The ELV components, such as ELV heating elements, may be implemented in one or more different types of fireplaces, such as rotisserie fireplaces and digital fireplaces. Rotisserie fireplaces include outdoor fireplaces with one or more rotisserie rods placed above the heating surface of the fireplace such that meat may be cooked on the fireplace. Digital fireplaces include electric fireplaces with digital displays coupled thereto, such as LED monitors or LED lights and mirrors that are placed at a proximity of the electric fireplace. The LED monitors or lights may show flickering lights that imitate lights from actual fire, and the mirrors may reflect the light to create depth and movement. In some examples, the digital fireplace may incorporate a water vapor system that produces a realistic-looking smoke effect. In the rotisserie and digital fireplaces, a portion or an entirety of the heating elements implemented therein may be replaced with the ELV heating elements such that the rotisserie and digital fireplaces may operate with lower electric power requirement.

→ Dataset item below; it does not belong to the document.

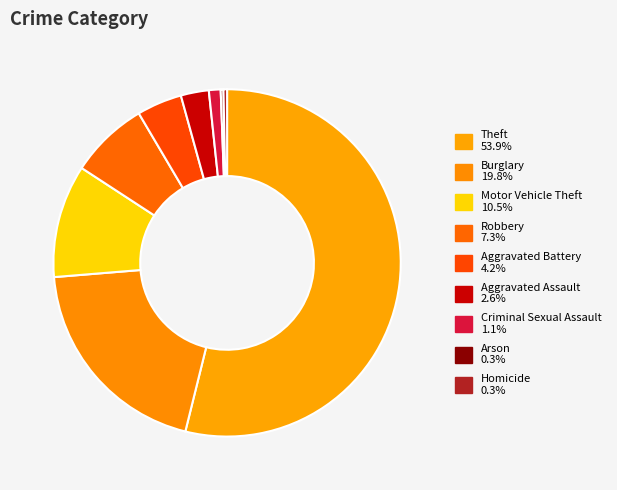

Rank the categories by value from highest to lowest.

Theft, Burglary, Motor Vehicle Theft, Robbery, Aggravated Battery, Aggravated Assault, Criminal Sexual Assault, Homicide, Arson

Numerous characteristics and advantages have been set forth in the preceding description, including various alternatives together with details of the structure and function of the devices and/or methods. Moreover, the scope of the various concepts addressed in this disclosure has been described both generically and with regard to specific examples. The disclosure is intended as illustrative only and as such is not intended to be exhaustive. It will be evident to those skilled in the art that various modifications may be made, especially in matters of structure, materials, elements, components, shape, size, and arrangement of parts including combinations within the principles of the disclosure, to the full extent indicated by the broad, general meaning of the terms in which the appended claims are expressed. To the extent that these various modifications do not depart from the spirit and scope of the appended claims, they are intended to be encompassed therein.